Unusually, the arrangement gives the banks, led by Barclays and Bank of Scotland, the right to buy 5 per cent of the company's equity at about the current lowly share price. The stock rose 2p to 21.5p yesterday.

One insider said: "This gives the banks the ability to share in some of the upside from here."

The deal with its bankers gives Amey a new £221m facility, after it had breached the covenants on its existing loans at the end of last year.

The news will come as a relief to the market, which was concerned that there might have been problems with the refinancing.

Amey said: "The actions which have been taken to enable the continuing group to focus on its core strengths, reduce both costs and net debt, improve cash flow plus the provision of adequate bank facilities provide the board with a platform to rebuild the company's value."

Yesterday was the last day the company could have made the financing announcement, ahead of a planned extraordinary general meeting to approve a £30m sale of Amey's Private Finance Initiative equity stakes to Laing. "It went right down to the wire," the source said.

Stephen Rawlinson, an analyst at Arbuthnot Securities, said: "It could have been worse.
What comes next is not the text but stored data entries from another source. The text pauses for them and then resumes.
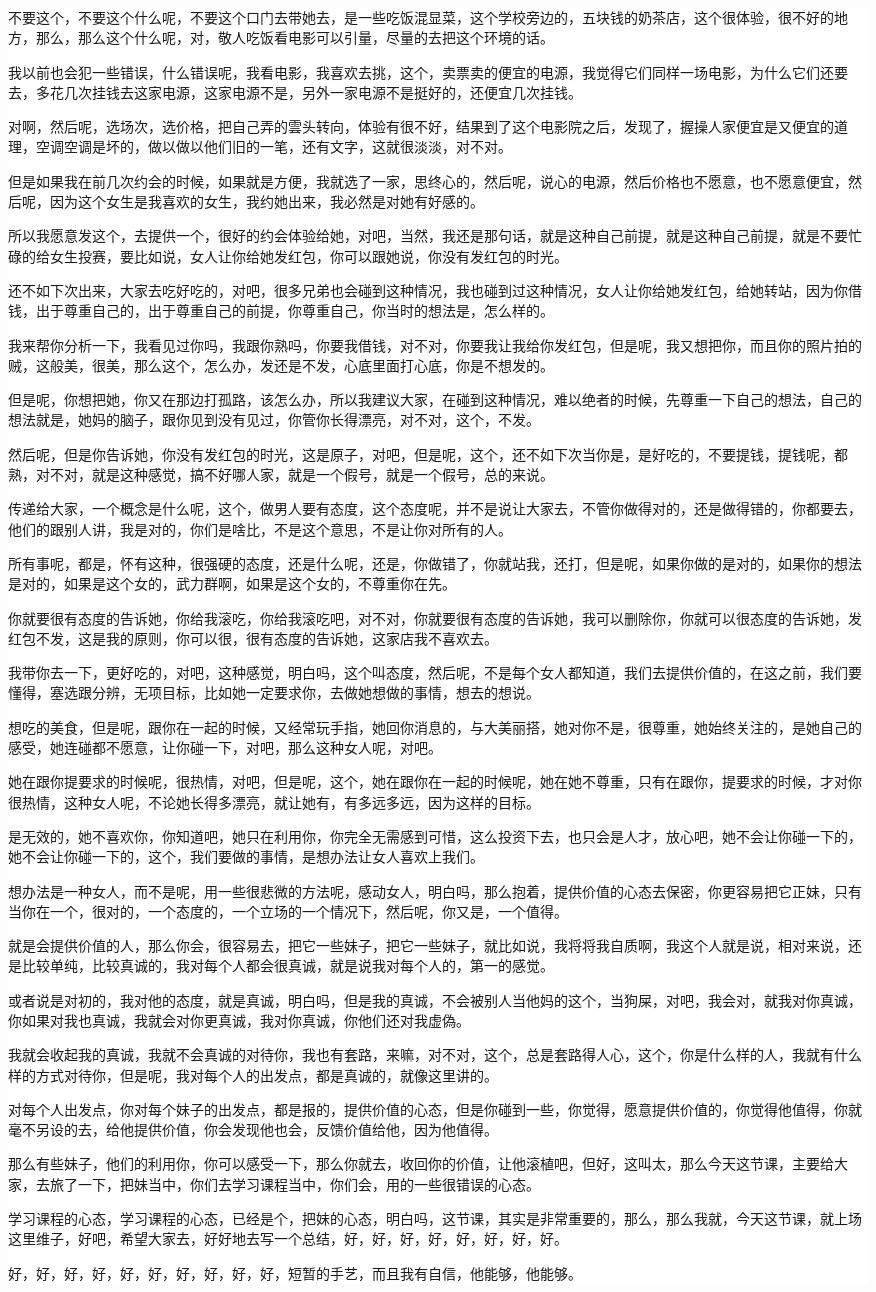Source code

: 不要这个，不要这个什么呢，不要这个口门去带她去，是一些吃饭混显菜，这个学校旁边的，五块钱的奶茶店，这个很体验，很不好的地方，那么，那么这个什么呢，对，敬人吃饭看电影可以引量，尽量的去把这个环境的话。

我以前也会犯一些错误，什么错误呢，我看电影，我喜欢去挑，这个，卖票卖的便宜的电源，我觉得它们同样一场电影，为什么它们还要去，多花几次挂钱去这家电源，这家电源不是，另外一家电源不是挺好的，还便宜几次挂钱。

对啊，然后呢，选场次，选价格，把自己弄的雲头转向，体验有很不好，结果到了这个电影院之后，发现了，握操人家便宜是又便宜的道理，空调空调是坏的，做以做以他们旧的一笔，还有文字，这就很淡淡，对不对。

但是如果我在前几次约会的时候，如果就是方便，我就选了一家，思终心的，然后呢，说心的电源，然后价格也不愿意，也不愿意便宜，然后呢，因为这个女生是我喜欢的女生，我约她出来，我必然是对她有好感的。

所以我愿意发这个，去提供一个，很好的约会体验给她，对吧，当然，我还是那句话，就是这种自己前提，就是这种自己前提，就是不要忙碌的给女生投赛，要比如说，女人让你给她发红包，你可以跟她说，你没有发红包的时光。

还不如下次出来，大家去吃好吃的，对吧，很多兄弟也会碰到这种情况，我也碰到过这种情况，女人让你给她发红包，给她转站，因为你借钱，出于尊重自己的，出于尊重自己的前提，你尊重自己，你当时的想法是，怎么样的。

我来帮你分析一下，我看见过你吗，我跟你熟吗，你要我借钱，对不对，你要我让我给你发红包，但是呢，我又想把你，而且你的照片拍的贼，这般美，很美，那么这个，怎么办，发还是不发，心底里面打心底，你是不想发的。

但是呢，你想把她，你又在那边打孤路，该怎么办，所以我建议大家，在碰到这种情况，难以绝者的时候，先尊重一下自己的想法，自己的想法就是，她妈的脑子，跟你见到没有见过，你管你长得漂亮，对不对，这个，不发。

然后呢，但是你告诉她，你没有发红包的时光，这是原子，对吧，但是呢，这个，还不如下次当你是，是好吃的，不要提钱，提钱呢，都熟，对不对，就是这种感觉，搞不好哪人家，就是一个假号，就是一个假号，总的来说。

传递给大家，一个概念是什么呢，这个，做男人要有态度，这个态度呢，并不是说让大家去，不管你做得对的，还是做得错的，你都要去，他们的跟别人讲，我是对的，你们是啥比，不是这个意思，不是让你对所有的人。

所有事呢，都是，怀有这种，很强硬的态度，还是什么呢，还是，你做错了，你就站我，还打，但是呢，如果你做的是对的，如果你的想法是对的，如果是这个女的，武力群啊，如果是这个女的，不尊重你在先。

你就要很有态度的告诉她，你给我滚吃，你给我滚吃吧，对不对，你就要很有态度的告诉她，我可以删除你，你就可以很态度的告诉她，发红包不发，这是我的原则，你可以很，很有态度的告诉她，这家店我不喜欢去。

我带你去一下，更好吃的，对吧，这种感觉，明白吗，这个叫态度，然后呢，不是每个女人都知道，我们去提供价值的，在这之前，我们要懂得，塞选跟分辨，无项目标，比如她一定要求你，去做她想做的事情，想去的想说。

想吃的美食，但是呢，跟你在一起的时候，又经常玩手指，她回你消息的，与大美丽搭，她对你不是，很尊重，她始终关注的，是她自己的感受，她连碰都不愿意，让你碰一下，对吧，那么这种女人呢，对吧。

她在跟你提要求的时候呢，很热情，对吧，但是呢，这个，她在跟你在一起的时候呢，她在她不尊重，只有在跟你，提要求的时候，才对你很热情，这种女人呢，不论她长得多漂亮，就让她有，有多远多远，因为这样的目标。

是无效的，她不喜欢你，你知道吧，她只在利用你，你完全无需感到可惜，这么投资下去，也只会是人才，放心吧，她不会让你碰一下的，她不会让你碰一下的，这个，我们要做的事情，是想办法让女人喜欢上我们。

想办法是一种女人，而不是呢，用一些很悲微的方法呢，感动女人，明白吗，那么抱着，提供价值的心态去保密，你更容易把它正妹，只有当你在一个，很对的，一个态度的，一个立场的一个情况下，然后呢，你又是，一个值得。

就是会提供价值的人，那么你会，很容易去，把它一些妹子，把它一些妹子，就比如说，我将将我自质啊，我这个人就是说，相对来说，还是比较单纯，比较真诚的，我对每个人都会很真诚，就是说我对每个人的，第一的感觉。

或者说是对初的，我对他的态度，就是真诚，明白吗，但是我的真诚，不会被别人当他妈的这个，当狗屎，对吧，我会对，就我对你真诚，你如果对我也真诚，我就会对你更真诚，我对你真诚，你他们还对我虚偽。

我就会收起我的真诚，我就不会真诚的对待你，我也有套路，来嘛，对不对，这个，总是套路得人心，这个，你是什么样的人，我就有什么样的方式对待你，但是呢，我对每个人的出发点，都是真诚的，就像这里讲的。

对每个人出发点，你对每个妹子的出发点，都是报的，提供价值的心态，但是你碰到一些，你觉得，愿意提供价值的，你觉得他值得，你就毫不另设的去，给他提供价值，你会发现他也会，反馈价值给他，因为他值得。

那么有些妹子，他们的利用你，你可以感受一下，那么你就去，收回你的价值，让他滚植吧，但好，这叫太，那么今天这节课，主要给大家，去旅了一下，把妹当中，你们去学习课程当中，你们会，用的一些很错误的心态。

学习课程的心态，学习课程的心态，已经是个，把妹的心态，明白吗，这节课，其实是非常重要的，那么，那么我就，今天这节课，就上场这里维子，好吧，希望大家去，好好地去写一个总结，好，好，好，好，好，好，好，好。

好，好，好，好，好，好，好，好，好，好，短暂的手艺，而且我有自信，他能够，他能够。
The banks could have insisted on a debt-for-equity swap ... but I think they cannot continue without making further disposals."

Amey also announced it had appointed Mel Ewell, currently its chief operating officer, as group chief executive. Mr Ewell, who joined Amey from Securicor a year ago, will replace Brain Staples, who resigned last month.

The company stated that exceptional charges for the full year to 31 December will total £115m. Before accounting for this, earnings before interest, taxation and amortisation will be £27m.

Amey had to withdraw its declared dividend last year and yesterday's statement made it clear that it cannot now pay any dividends without the agreement of the banks. This makes payouts unlikely in the near term.